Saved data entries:
Segment Open

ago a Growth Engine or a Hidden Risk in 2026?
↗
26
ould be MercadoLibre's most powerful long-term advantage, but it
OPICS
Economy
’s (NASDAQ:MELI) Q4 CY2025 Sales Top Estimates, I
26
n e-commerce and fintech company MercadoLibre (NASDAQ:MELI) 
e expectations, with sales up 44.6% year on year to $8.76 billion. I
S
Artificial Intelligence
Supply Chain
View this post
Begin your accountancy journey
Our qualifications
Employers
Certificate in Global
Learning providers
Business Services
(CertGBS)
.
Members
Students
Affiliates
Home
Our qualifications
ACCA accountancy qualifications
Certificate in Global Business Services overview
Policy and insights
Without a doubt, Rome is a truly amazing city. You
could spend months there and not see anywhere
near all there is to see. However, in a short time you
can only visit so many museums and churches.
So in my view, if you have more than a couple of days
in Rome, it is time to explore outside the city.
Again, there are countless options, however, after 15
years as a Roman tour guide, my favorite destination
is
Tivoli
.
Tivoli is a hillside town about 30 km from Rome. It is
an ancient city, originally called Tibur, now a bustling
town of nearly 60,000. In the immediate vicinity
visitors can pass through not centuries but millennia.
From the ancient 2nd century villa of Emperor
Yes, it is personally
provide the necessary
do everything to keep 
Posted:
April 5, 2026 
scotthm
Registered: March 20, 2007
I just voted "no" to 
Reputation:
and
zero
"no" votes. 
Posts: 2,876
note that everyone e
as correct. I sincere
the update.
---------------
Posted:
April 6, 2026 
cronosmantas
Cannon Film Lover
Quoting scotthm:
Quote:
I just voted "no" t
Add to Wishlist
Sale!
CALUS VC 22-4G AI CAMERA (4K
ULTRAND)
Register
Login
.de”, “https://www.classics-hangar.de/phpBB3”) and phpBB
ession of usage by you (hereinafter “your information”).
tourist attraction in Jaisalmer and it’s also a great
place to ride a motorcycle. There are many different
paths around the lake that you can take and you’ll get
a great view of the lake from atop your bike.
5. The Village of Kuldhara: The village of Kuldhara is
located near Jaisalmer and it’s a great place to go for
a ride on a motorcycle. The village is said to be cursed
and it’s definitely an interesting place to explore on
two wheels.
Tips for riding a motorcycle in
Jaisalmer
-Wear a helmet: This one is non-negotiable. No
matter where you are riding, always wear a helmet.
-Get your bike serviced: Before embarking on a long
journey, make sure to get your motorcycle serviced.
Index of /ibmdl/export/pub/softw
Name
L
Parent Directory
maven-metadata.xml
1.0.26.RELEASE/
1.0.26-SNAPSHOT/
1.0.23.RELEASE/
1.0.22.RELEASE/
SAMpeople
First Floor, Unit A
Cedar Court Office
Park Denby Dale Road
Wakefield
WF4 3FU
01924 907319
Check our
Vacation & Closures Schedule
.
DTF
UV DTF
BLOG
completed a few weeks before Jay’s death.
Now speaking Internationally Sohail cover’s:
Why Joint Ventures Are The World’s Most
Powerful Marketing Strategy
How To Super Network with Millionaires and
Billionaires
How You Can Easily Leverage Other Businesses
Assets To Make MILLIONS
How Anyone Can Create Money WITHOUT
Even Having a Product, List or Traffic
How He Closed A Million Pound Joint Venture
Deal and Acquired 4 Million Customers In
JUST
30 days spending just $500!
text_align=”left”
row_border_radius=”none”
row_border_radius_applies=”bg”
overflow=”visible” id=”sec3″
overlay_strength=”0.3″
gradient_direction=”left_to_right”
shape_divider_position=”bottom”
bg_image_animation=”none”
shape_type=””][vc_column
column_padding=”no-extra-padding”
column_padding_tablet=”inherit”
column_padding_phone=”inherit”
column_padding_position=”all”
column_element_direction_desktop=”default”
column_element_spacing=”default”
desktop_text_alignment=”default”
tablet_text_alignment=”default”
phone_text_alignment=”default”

Segment Closed

_EXERCISE BRIEF:_ Copy the lines of the entries above that mention "many".

_TASK RESPONSE:_
can only visit so many museums and churches.
place to ride a motorcycle. There are many different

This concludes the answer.